Entries supplied Start Marker

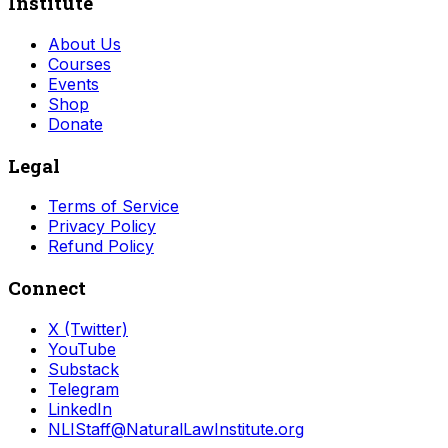
Institute
About Us
Courses
Events
Shop
Donate
Legal
Terms of Service
Privacy Policy
Refund Policy
Connect
X (Twitter)
YouTube
Substack
Telegram
LinkedIn
NLIStaff@NaturalLawInstitute.org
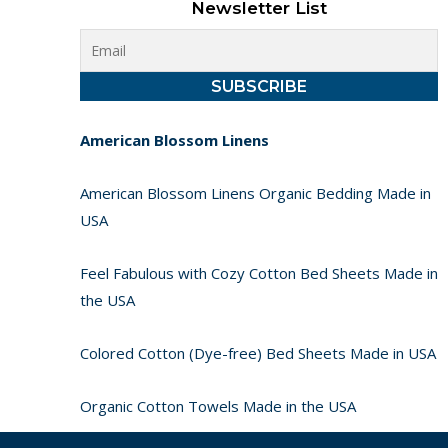
Newsletter List
American Blossom Linens
American Blossom Linens Organic Bedding Made in
USA
Feel Fabulous with Cozy Cotton Bed Sheets Made in
the USA
Colored Cotton (Dye-free) Bed Sheets Made in USA
Organic Cotton Towels Made in the USA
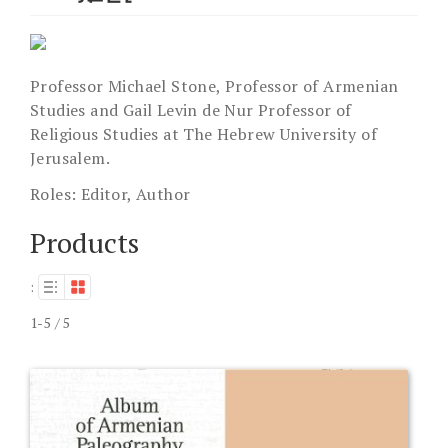
Professor Michael Stone, Professor of Armenian
Studies and Gail Levin de Nur Professor of
Religious Studies at The Hebrew University of
Jerusalem.
Roles:
Editor, Author
Products
:
1-5 / 5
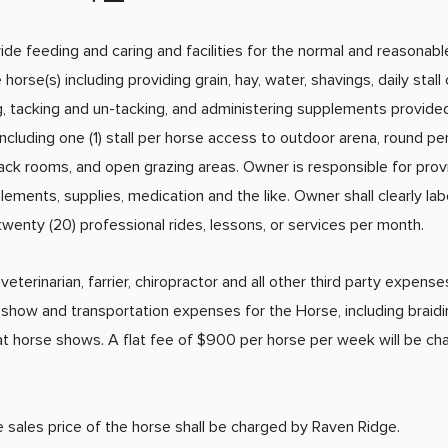
de feeding and caring and facilities for the normal and reasonabl
horse(s) including providing grain, hay, water, shavings, daily stall 
, tacking and un-tacking, and administering supplements provided
, including one (1) stall per horse access to outdoor arena, round 
ack rooms, and open grazing areas. Owner is responsible for provid
ements, supplies, medication and the like. Owner shall clearly lab
s twenty (20) professional rides, lessons, or services per month.
 veterinarian, farrier, chiropractor and all other third party expens
 show and transportation expenses for the Horse, including braiding
at horse shows. A flat fee of $900 per horse per week will be c
sales price of the horse shall be charged by Raven Ridge.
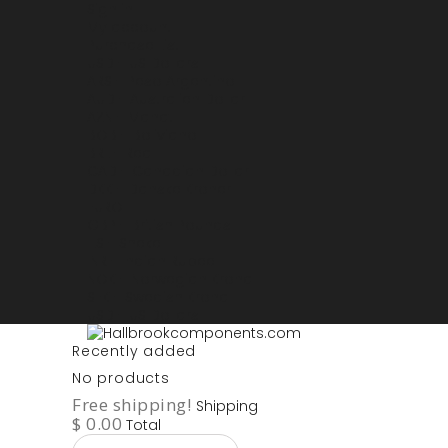
Sign in
My account
Purchase List
USD - US Dollars
ARS - Peso Argentino
AUD - Australien Dollar
AZN - Manat
BOB - Boliviano
BRL - Real
CAD - Canadian Dollar
DKK - Danske Kroner
EURO
GBP - British Pounds
ILS - Shekel
INR - Indian Rupee
NOK - Norwegian Krona
SEK - Swedish Krona
USD - US Dollars
Recently added
No products
Free shipping!
Shipping
$ 0.00
Total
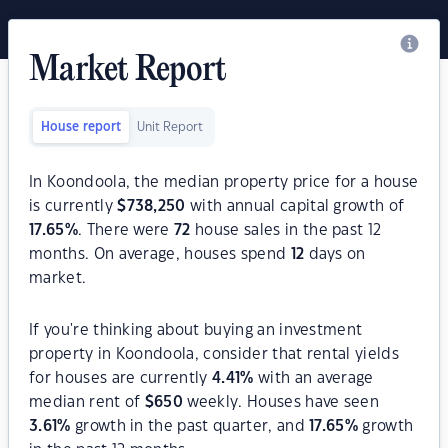
Market Report
House report
Unit Report
In Koondoola, the median property price for a house
is currently
$
738,250
with annual capital growth of
17.65
%
. There were
72
house sales in the past 12
months. On average, houses spend
12
days on
market.
If you're thinking about buying an investment
property in Koondoola, consider that rental yields
for houses are currently
4.41
%
with an average
median rent of
$
650
weekly. Houses have seen
3.61
%
growth in the past quarter, and
17.65
%
growth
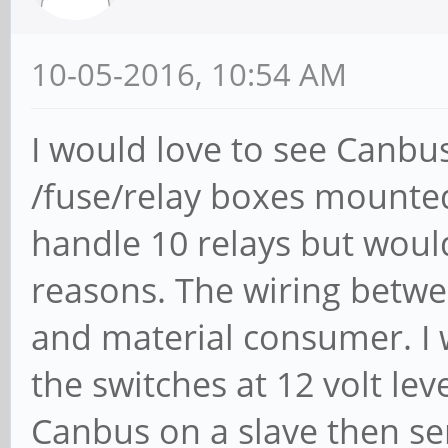
10-05-2016, 10:54 AM
I would love to see Canbus
/fuse/relay boxes mounte
handle 10 relays but would 
reasons. The wiring betwe
and material consumer. I 
the switches at 12 volt lev
Canbus on a slave then se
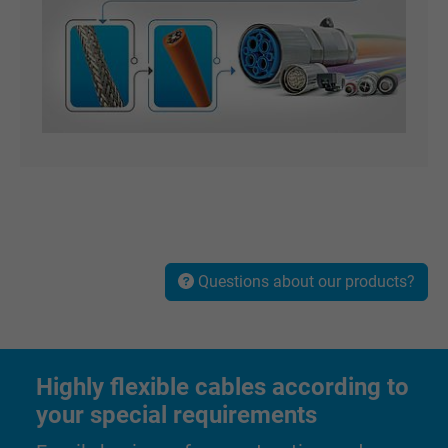
Questions about our products?
Highly flexible cables according to
your special requirements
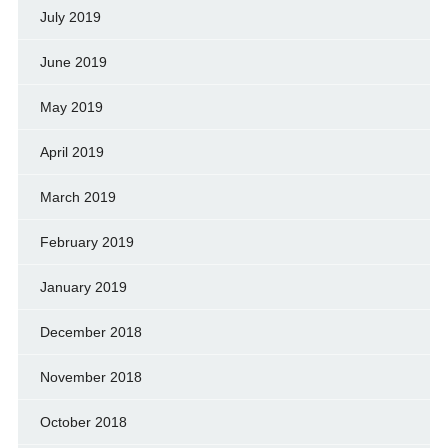
July 2019
June 2019
May 2019
April 2019
March 2019
February 2019
January 2019
December 2018
November 2018
October 2018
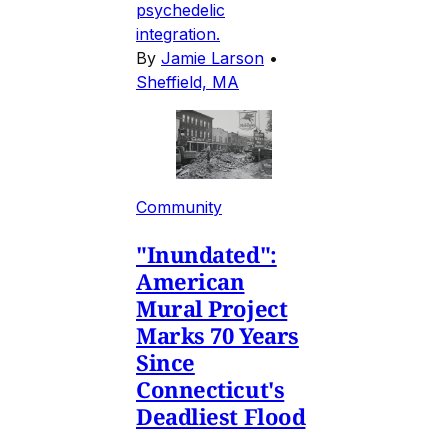
psychedelic
integration.
By
Jamie Larson
•
Sheffield, MA
Community
"Inundated":
American
Mural Project
Marks 70 Years
Since
Connecticut's
Deadliest Flood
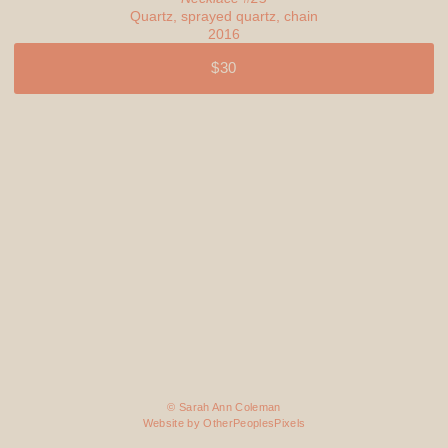
Quartz, sprayed quartz, chain
2016
$30
© Sarah Ann Coleman
Website by OtherPeoplesPixels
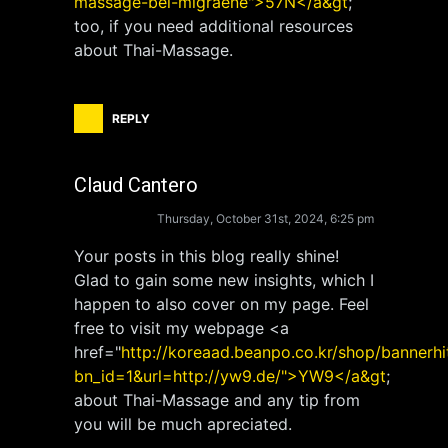
massage-bei-migraene">57N</a&gt
;
too, if you need additional resources
about Thai-Massage.
REPLY
Claud Cantero
Thursday, October 31st, 2024, 6:25 pm
Your posts in this blog really shine!
Glad to gain some new insights, which I
happen to also cover on my page. Feel
free to visit my webpage <a
href="
http://koreaad.beanpo.co.kr/shop/bannerhi
bn_id=1&url=http://yw9.de/">YW9</a&gt
;
about Thai-Massage and any tip from
you will be much apreciated.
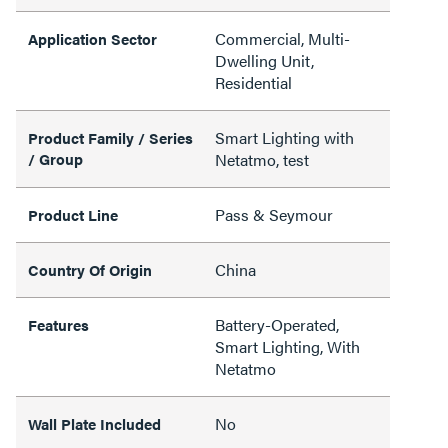
Commercial, Multi-
Application Sector
Dwelling Unit,
Residential
Smart Lighting with
Product Family / Series
/ Group
Netatmo, test
Pass & Seymour
Product Line
China
Country Of Origin
Battery-Operated,
Features
Smart Lighting, With
Netatmo
No
Wall Plate Included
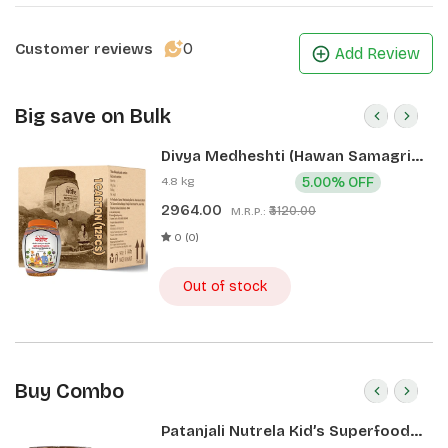
0
Customer reviews
Add Review
Big save on Bulk
Divya Medheshti (Hawan Samagri)
400g 1 CLD (12 Pcs)
4.8 kg
5.00% OFF
2964.00
₹3120.00
M.R.P.:
0 (0)
Out of stock
Buy Combo
Patanjali Nutrela Kid’s Superfood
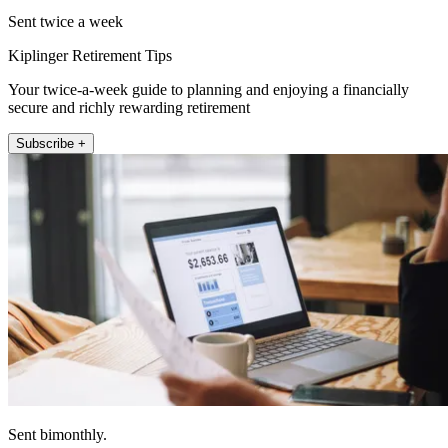
Sent twice a week
Kiplinger Retirement Tips
Your twice-a-week guide to planning and enjoying a financially
secure and richly rewarding retirement
Subscribe +
Sent bimonthly.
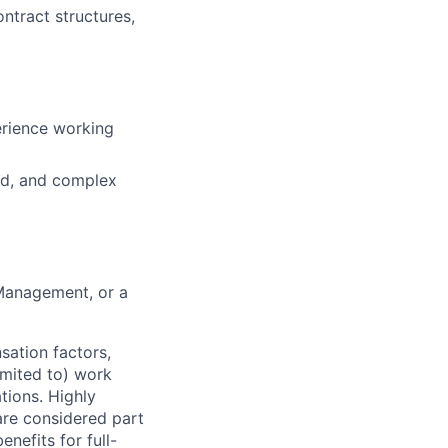
tract structures,
erience working
ced, and complex
 Management, or a
sation factors,
imited to) work
ations. Highly
 are considered part
enefits for full-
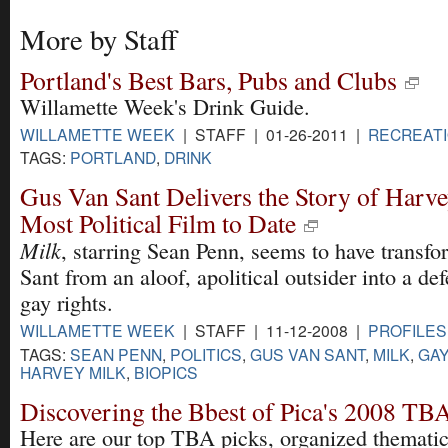
More by Staff
Portland's Best Bars, Pubs and Clubs
Willamette Week's Drink Guide.
WILLAMETTE WEEK
| STAFF | 01-26-2011 |
RECREAT
TAGS:
PORTLAND
,
DRINK
Gus Van Sant Delivers the Story of Harve
Most Political Film to Date
Milk
, starring Sean Penn, seems to have transf
Sant from an aloof, apolitical outsider into a de
gay rights.
WILLAMETTE WEEK
| STAFF | 11-12-2008 |
PROFILES
TAGS:
SEAN PENN
,
POLITICS
,
GUS VAN SANT
,
MILK
,
GAY
HARVEY MILK
,
BIOPICS
Discovering the Bbest of Pica's 2008 TBA
Here are our top TBA picks, organized thematic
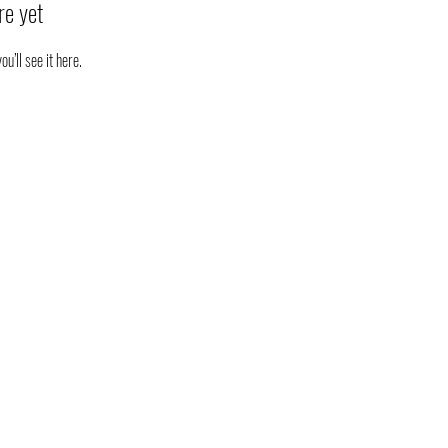
re yet
’ll see it here.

Entries supplied End Marker

Please pick out every line in the rows above that contains the word "have", and copy each one.

weekly. Houses have seen
, starring Sean Penn, seems to have transf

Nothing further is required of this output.